Di segno opposto è il Concerto per tromba e orchestra Dramatis personae (2013), di Brett Dean, classe 1961, tra i più noti compositori australiani, eseguito con la partecipazione in veste di solista del fuoriclasse Håkan Hardenberger. Il concerto, anche nelle parti di maggior meditazione, è da capo a fondo all’insegna di un’estroversione spesso bizzarra ma ad un tempo amabile e trascinante.

Anche Dean dimostra di conoscere a fondo tecniche e risorse dell’orchestra contemporanea, infondendo a molti passaggi del proprio lavoro un colore scintillante e fuori dal comune, ben reso da un’OSN Rai guidata e spronata da un Trevino attento alla cura di ogni minimo dettaglio, senza il quale si perderebbe la trasparenza necessaria ad un’esecuzione di alto livello. Perché, se da un lato abbiamo pure qui un vasto e vario numero di musicisti, è altrettanto vero che in diversi luoghi dei tre canonici movimenti (due frenetici tempi veloci ad incorniciare un lento significativamente intitolato Soliloquy) lo spessore sonoro si riduce a un dialogo di estremo virtuosismo fra la tromba e poche altre voci.
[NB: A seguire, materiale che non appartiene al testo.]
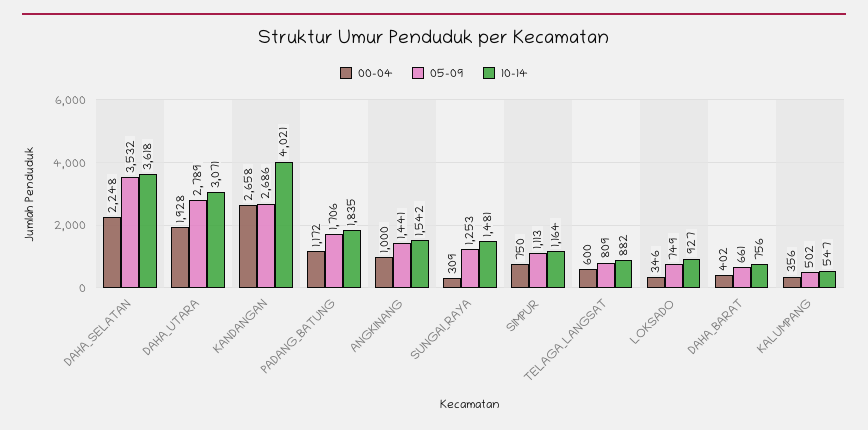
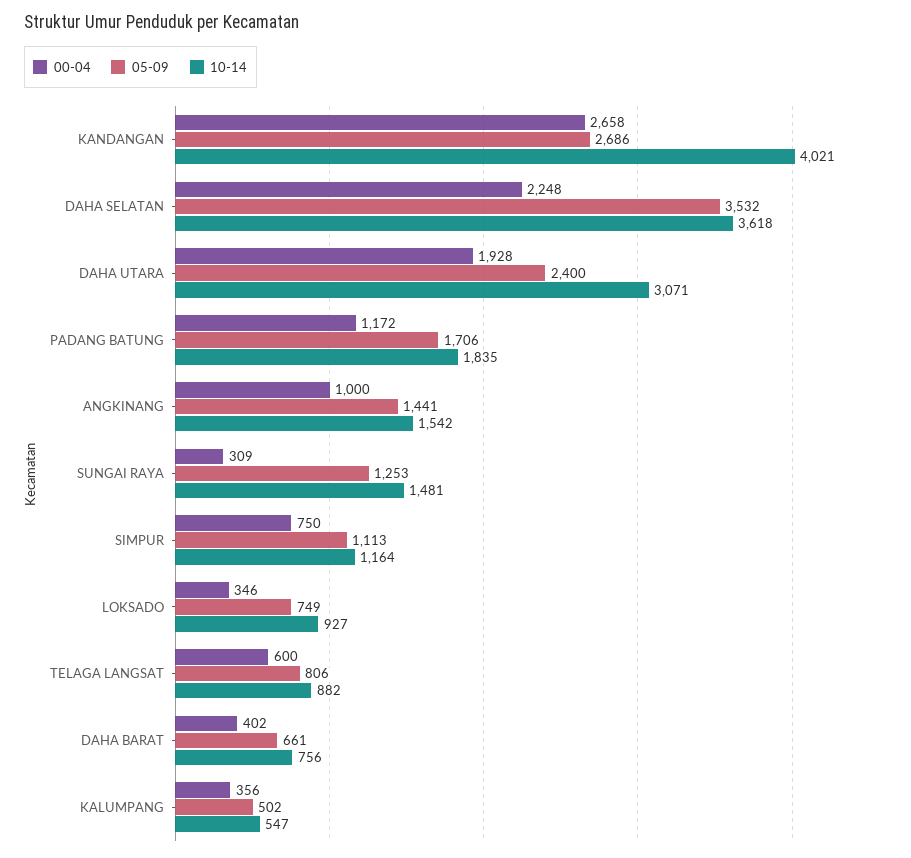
05-09, DAHA_UTARA: 2789 -> 2400
05-09, TELAGA_LANGSAT: 809 -> 806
In particolare, il pirotecnico finale, con l’irresistibile mescolanza di linguaggio alto e popolare, consente di mettere in luce tutta la stupefacente abilità e versatilità di Hardenberger, per cui il concerto è stato scritto, fatto oggetto di una lunga, elettrizzante ovazione rara dopo l’esecuzione del repertorio contemporaneo.

Chiusura in crescendo per una rassegna sempre di grandissimo interesse che, anno dopo anno, sta diventando un punto di forza nella programmazione delle stagioni dell’orchestra Rai.